As you set out to blog your book, or even to create a blog to promote yourself as an author or to build a business around your book, answer one primary question: Why?
If you want your book or your blog—or your business—to succeed, the answer to this question should have little to do with you. Instead, it should have everything to do with your audience, or your potential readers.
The Organizing Principle
During New Media Expo in Las Vegas in January, consumer behavior specialist Tom Webster explained that every blog needs an organizing principle. “That principle is not about a ‘what’ but about a ‘why,’” he said.
That means you must figure out the reason people would read your blog or your book.
I’ve always stressed that before you begin blogging or writing a book, you have to know your market. That also means knowing your ideal reader. However, a book, or a blog, could have several markets. According to Webster, “You might have several groups with different ‘whys’ but somewhere there is a joint ‘why.’”
You have to find the place where all the segments of your potential audience converge and determine the reason they would want to read your blog or your book, or, ultimately, to purchase anything from you. “You have to know why people buy or don’t buy your brand,” Webster said.
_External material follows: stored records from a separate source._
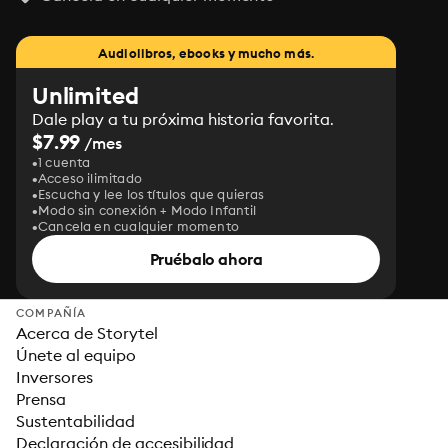
Audiolibros, ebooks y mucho más.
Unlimited
Dale play a tu próxima historia favorita.
$7.99
/mes
1 cuenta
Acceso ilimitado
Escucha y lee los títulos que quieras
Modo sin conexión + Modo Infantil
Cancela en cualquier momento
Pruébalo ahora
COMPAÑÍA
Acerca de Storytel
Únete al equipo
Inversores
Prensa
Sustentabilidad
Declaración de accesibilidad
As an author and a blogger, you are a brand.
Your Content Strategy
There’s lots of talk in the blogosphere about content strategy. Bloggers and those who sell anything online, including coaches, authors and speakers, don’t like to talk about internet marketing anymore; instead they talk about content marketing. If you want to sell something—even a book—from your blog, you are supposed to have a “content strategy.”
Kristina Halvorson, the author of Content Strategy for the Web and the founder of the Confab content strategy conference defines content strategy a “planning for the creation, delivery, and governance of useful, usable content.”
Indeed, every blog and blogger needs a content strategy. And that strategy must focus on the ‘why.’ Why would anyone want to read your blog? Why would anyone want to buy (i.e. read) your book? Why would anyone want to purchase your products and services?
Your Audience Strategy
Your content strategy must reflect your audience strategy. “Audience strategy supersedes content strategy,” said Webster. This is how you plan to target that audience, how you plan to answer the “why” for them in everything you do, including through the content you produce. And your content strategy must be “audience focused” rather than “buyer focused.”
Stop putting your attention simply on getting your ideal readers or customers to purchase. Instead, to accomplish this end goal, Webster suggested first focusing on the values, beliefs, attitudes, personality, interests, needs, wants, and desires of the people in your audience—your ideal readers and customers. Then, he said, plan for “the creation, delivery and governance of exceptional” audience-driven content that does one of three things:
- Challenges your readers
- Entertains you readers
- Is based upon your expertise, and, therefore, showcases your authority in a subject area
If you do this while addressing the “why,” you’ll gain more readers—potential buyers—each time you publish a post.